Геннадий стремительно обернулся. Из тоннельчика прямо на него бежал детина в майке с автографами кинозвезд, а за ним еще трое узколобых квадратных парней, и все с оружием в руках.
Изумленная Доллис увидела, как юный англичанин молниеносным приемом дзюдо сбил с ног огромного парня, вскочил на барьер балюстрады и упал вниз лицом под ударом пистолетной рукоятки. Два грузных тела навалились на мальчика. В мгновение ока руки его были скручены мотком проволоки.
Доллис вскрикнула и влепила пощечину одному из громил.
— Как вы смеете, кроты? Кроты несчастные! Кто вам разрешил врываться в наш парк? Вон отсюда! Отпустите его немедленно!
Детина, сбитый Геннадием, кряхтя, поднялся. На тупом его лице застыла кривая хулиганская улыбка.
— Этот парень, молодая госпожа, задержан по приказу Совета. Он сбежал сегодня из Мушкетной башни. Люгер мой спер, молодая госпожа. — Он обернулся к Геннадию и схватил его за грудки: — Где моя пушка, гаденыш?
Доллис и его огрела пощечиной.
— Ручка у вас тяжелая, молодая госпожа, — ухмыльнулся детина.
— У моей мамы рука потяжелее! — крикнула Доллис и вдруг заплакала в три ручья. — Джин, Джин, что это такое?
— Я не знаю, что они от меня хотят, Доллис, — проговорил Геннадий. — Это какое-то дикое недоразумение…
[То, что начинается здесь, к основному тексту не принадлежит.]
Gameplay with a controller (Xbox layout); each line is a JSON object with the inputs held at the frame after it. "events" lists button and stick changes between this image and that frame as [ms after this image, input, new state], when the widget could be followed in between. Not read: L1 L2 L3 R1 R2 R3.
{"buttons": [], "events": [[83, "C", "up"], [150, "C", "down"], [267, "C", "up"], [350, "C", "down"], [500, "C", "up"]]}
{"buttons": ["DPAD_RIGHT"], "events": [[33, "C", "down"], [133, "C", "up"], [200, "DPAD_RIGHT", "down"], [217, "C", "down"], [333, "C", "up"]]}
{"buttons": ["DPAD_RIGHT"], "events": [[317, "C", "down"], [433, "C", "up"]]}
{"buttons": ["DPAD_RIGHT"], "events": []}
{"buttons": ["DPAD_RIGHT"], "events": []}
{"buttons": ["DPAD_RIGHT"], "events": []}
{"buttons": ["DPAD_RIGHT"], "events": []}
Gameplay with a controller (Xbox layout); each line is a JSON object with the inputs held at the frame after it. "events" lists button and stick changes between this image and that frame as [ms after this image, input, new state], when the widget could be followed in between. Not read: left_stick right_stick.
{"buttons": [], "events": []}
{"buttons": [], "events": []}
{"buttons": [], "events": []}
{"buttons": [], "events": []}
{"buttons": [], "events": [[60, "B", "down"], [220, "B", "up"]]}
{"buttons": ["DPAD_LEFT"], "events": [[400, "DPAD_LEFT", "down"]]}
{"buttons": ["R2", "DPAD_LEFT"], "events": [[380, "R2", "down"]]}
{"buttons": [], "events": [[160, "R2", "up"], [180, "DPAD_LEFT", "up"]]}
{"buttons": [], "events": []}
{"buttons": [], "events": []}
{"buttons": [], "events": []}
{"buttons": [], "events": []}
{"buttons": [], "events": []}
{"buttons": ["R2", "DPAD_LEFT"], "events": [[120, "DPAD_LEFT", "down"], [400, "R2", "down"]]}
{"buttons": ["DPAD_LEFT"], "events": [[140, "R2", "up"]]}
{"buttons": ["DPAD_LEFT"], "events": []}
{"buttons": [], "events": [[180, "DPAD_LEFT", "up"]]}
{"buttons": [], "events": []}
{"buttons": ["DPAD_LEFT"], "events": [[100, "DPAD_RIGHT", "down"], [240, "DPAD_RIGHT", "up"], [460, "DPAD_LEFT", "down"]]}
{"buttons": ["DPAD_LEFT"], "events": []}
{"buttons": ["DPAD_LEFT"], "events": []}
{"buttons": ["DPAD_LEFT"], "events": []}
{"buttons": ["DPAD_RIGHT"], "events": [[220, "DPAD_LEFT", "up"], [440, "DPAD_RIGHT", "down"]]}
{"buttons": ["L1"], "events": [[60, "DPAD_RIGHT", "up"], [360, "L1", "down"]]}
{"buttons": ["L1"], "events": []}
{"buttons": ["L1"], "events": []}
— Наше дело маленькое, — ухмыльнулись битюги. — Приказ есть приказ.
Подталкивая Геннадия в спину автоматами, они повели его через парк. По дороге они шумно обсуждали подробности погони и схватки. Должно быть, они казались себе героями. Детина в майке с автографами хлопнул мальчика по плечу даже с некоторым добродушием:
— А здорово ты меня с катушек сбил, малец!
— Ай донт андерстенд, — сказал Геннадий. — Я не понимаю вашего языка.
— Ладно, ладно, топай!
Его вывели из парка и повели по покрытой щебенкой дороге, петляющей среди выветрившихся рыжих унылых скал. Шагая по этой раскаленной дороге, Геннадий лихорадочно обдумывал ситуацию.
Ясно одно: он в руках какой-то банды. Ясно также, что эта банда плетет заговор против эмпирейцев и против научного корабля. «Мясо надо отмочить в соусе, прежде чем нанизать на вертел…» «Советскому кораблю нечего делать возле архипелага…» «Нужно покончить с этим кумиром Серхо Филимоныч Страттофудо…» Ясно, что главари банды боятся, что он подслушал их секреты.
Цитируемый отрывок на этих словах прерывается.